Wednesday, September 01, 2004

African Bible Study

Cameroon is a noisy, lively place! There’s certainly nothing romantic about being awakened by a rooster, by the way – especially the one behind our bedroom that gets confused and “goes off” at 3:15 am, then again at 4:15 … and 5:30. From our bedroom balcony, one can also spot a turkey, two abused dogs, and an aviary’s worth of bird variety.

That is what is so compelling about Africa, though. It makes the writer want to use words like “teeming,” “cacophony,” “richness” and so on.

Today was the weekly Wednesday morning prayer group, in which eight or nine area pastors gather for prayer, support and Bible study. Pastor Jean led us into a lively debate over the meaning of II John, verses 8-11, which partially read: “If anyone comes to you and does not bring this teaching (about Jesus), do not take him into your house or welcome him.” Jean admitted this was a difficult passage for him.

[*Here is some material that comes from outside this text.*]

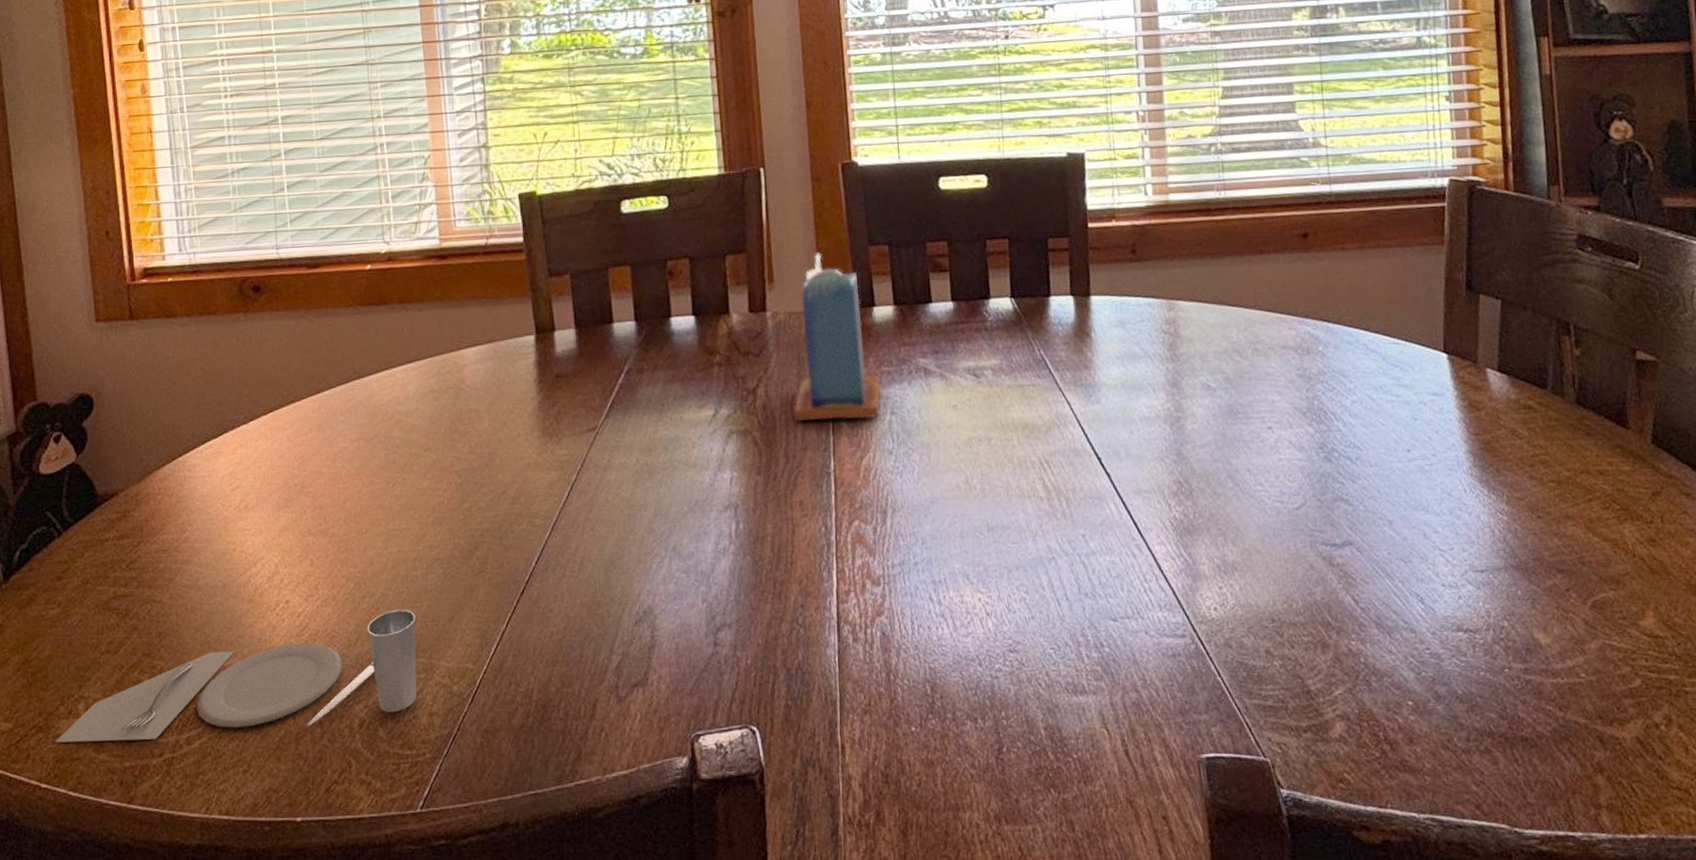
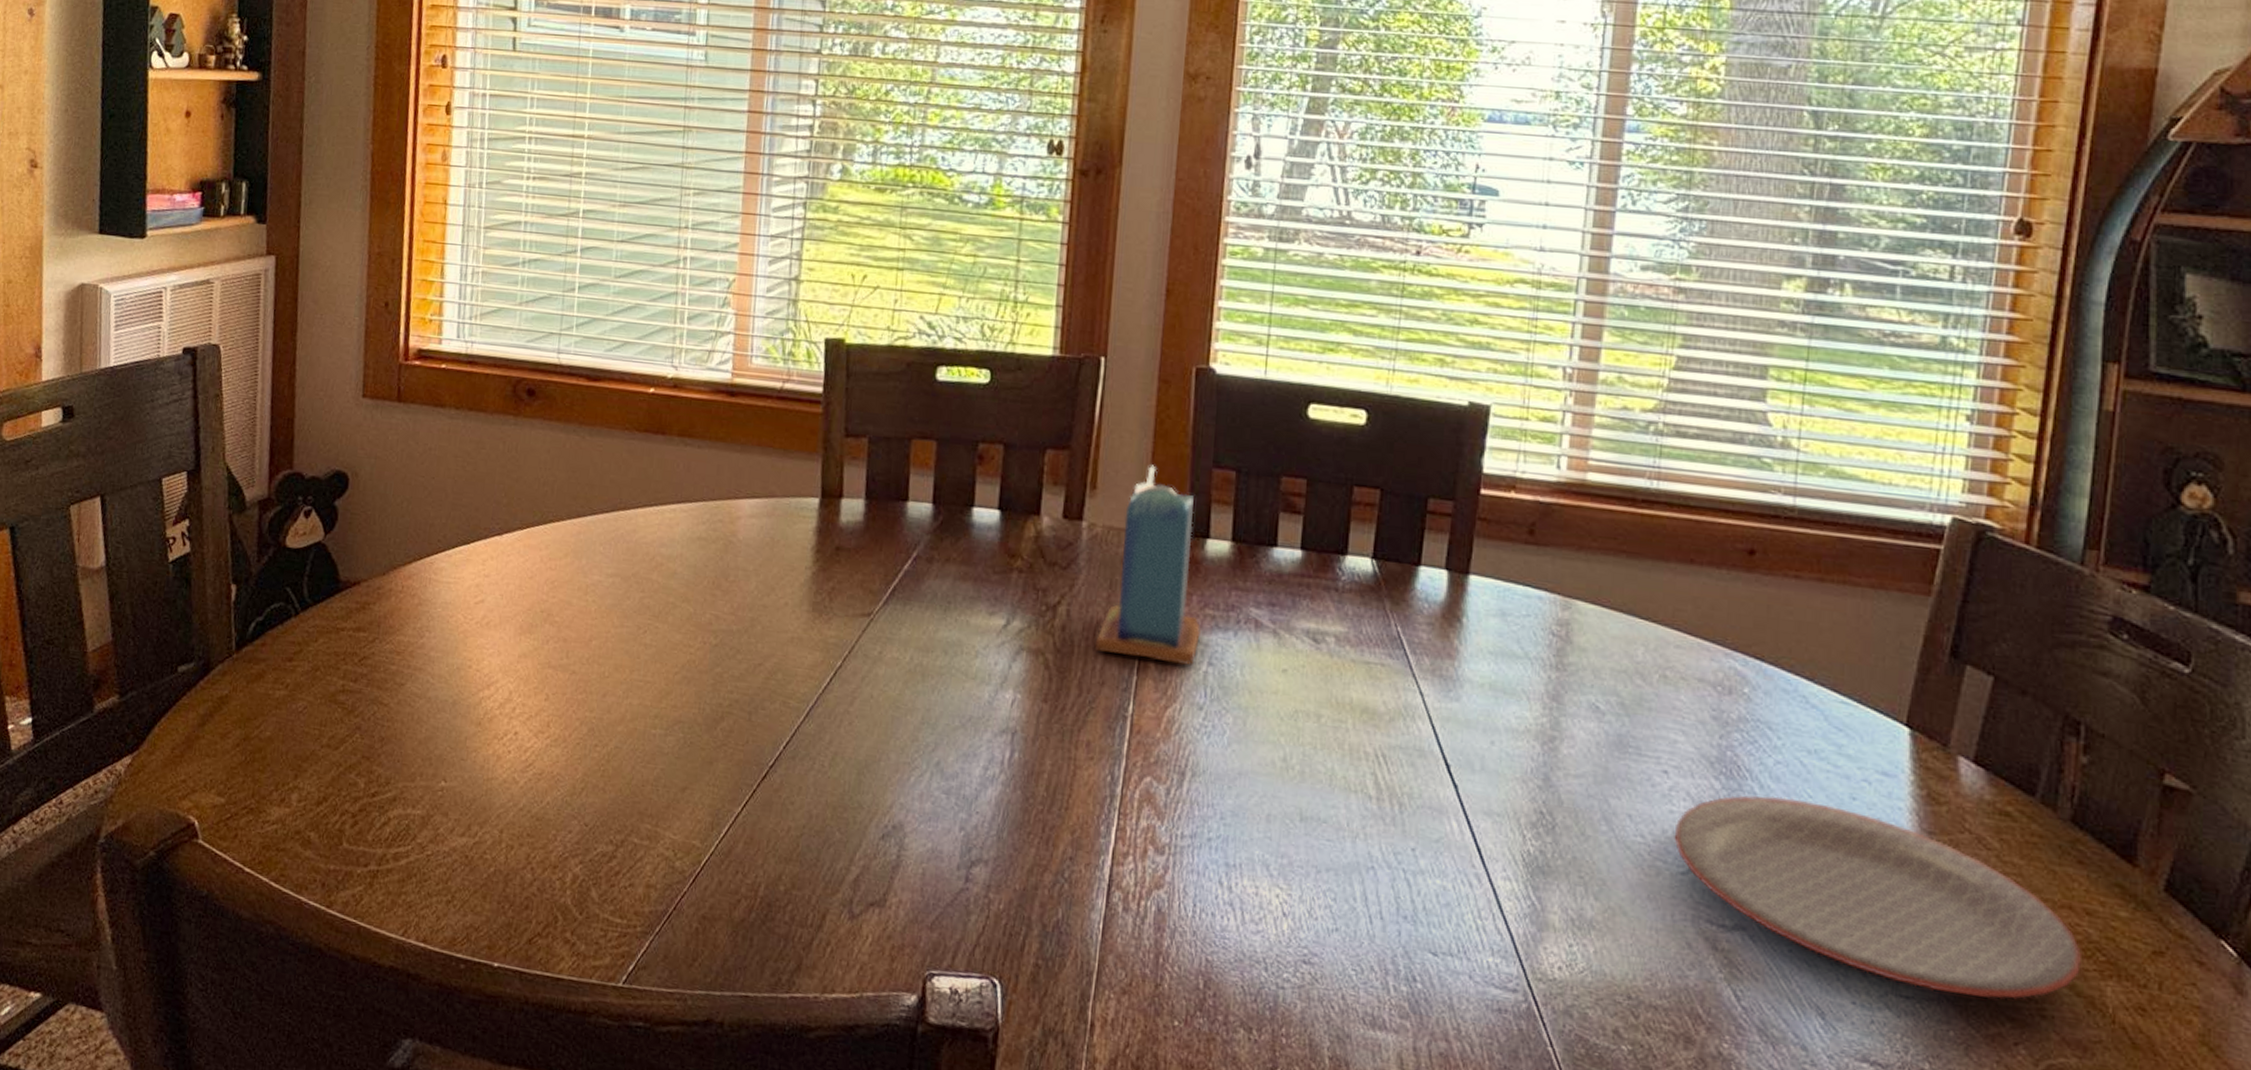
place setting: present [55,609,417,743] -> none [264,766,647,876]
plate: none [1285,428,1604,562] -> present [1674,795,2081,1000]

He wanted to know, “What does this mean for us today?” And we were off – bam! – on a fast ride through the theological and Biblical issues that divide and torment every local congregation of believers anywhere in the world! You name it, we touched on it! Biblical authority, inter-religious dialogue, tolerance, Islam, faithfulness, heresy, inclusivism … whew! It was invigorating – at least with what I could keep up with through the translator. In the end, the group came to the hard-fought conclusion that, just as John’s words were meant as warning to the small, struggling early church, so his words have special significance to the small, struggling early Methodist Church of Cameroon. The message is to stay doctrinally close to the gospel, “that Jesus came in the flesh …” Ahhh, you see, the Incarnation!

I came away impressed by the quality and level of theological astuteness and Biblical awareness, and an especially high concern for pastoral issues. What do you tell a witchdoctor who wants to become a Christian, yet continue to practice his magic? What shall our relationship be with the Muslim in our family?

These are the exciting bits of missionary life! I can’t wait to learn French, so I can be a part of it all.

After the meeting, however, Bill pulled Leah and I aside and warned us. “You need to slow down,” he said. “You’re trying too hard!”

It’s funny, but I thought I was going too slow! But my father’s Protestant work ethic just doesn’t fly here. It’s not in the culture. And Bill patiently pointed out that I will burn myself up quickly, trying to check things off lists, setting agendas, and trying so hard to get things done.

I am trying to listen to him. Tomorrow morning, for example, Leah and I have nothing planned, nothing to do. It scares me to think about being bored, but I sense that this is a “good” boredom, a holy inactivity. It’s a way of “letting go” and deprogramming from parish life in the U.S.

I feel my spirit shifting out of fifth gear, down to fourth gear by necessity, and maybe, just maybe – if I let God do so – I’m shifting even lower, to a third or second gear. Trying to relax and slow down. There’s more traction in the lower gears … if only I will allow it!

This I know beyond doubt – we belong here. We are supposed to be here. That fact alone grounds me and keeps me sane.

The rains held off until this evening. It is raining softly now, and a wonderfully cool breeze is chilling the entire apartment.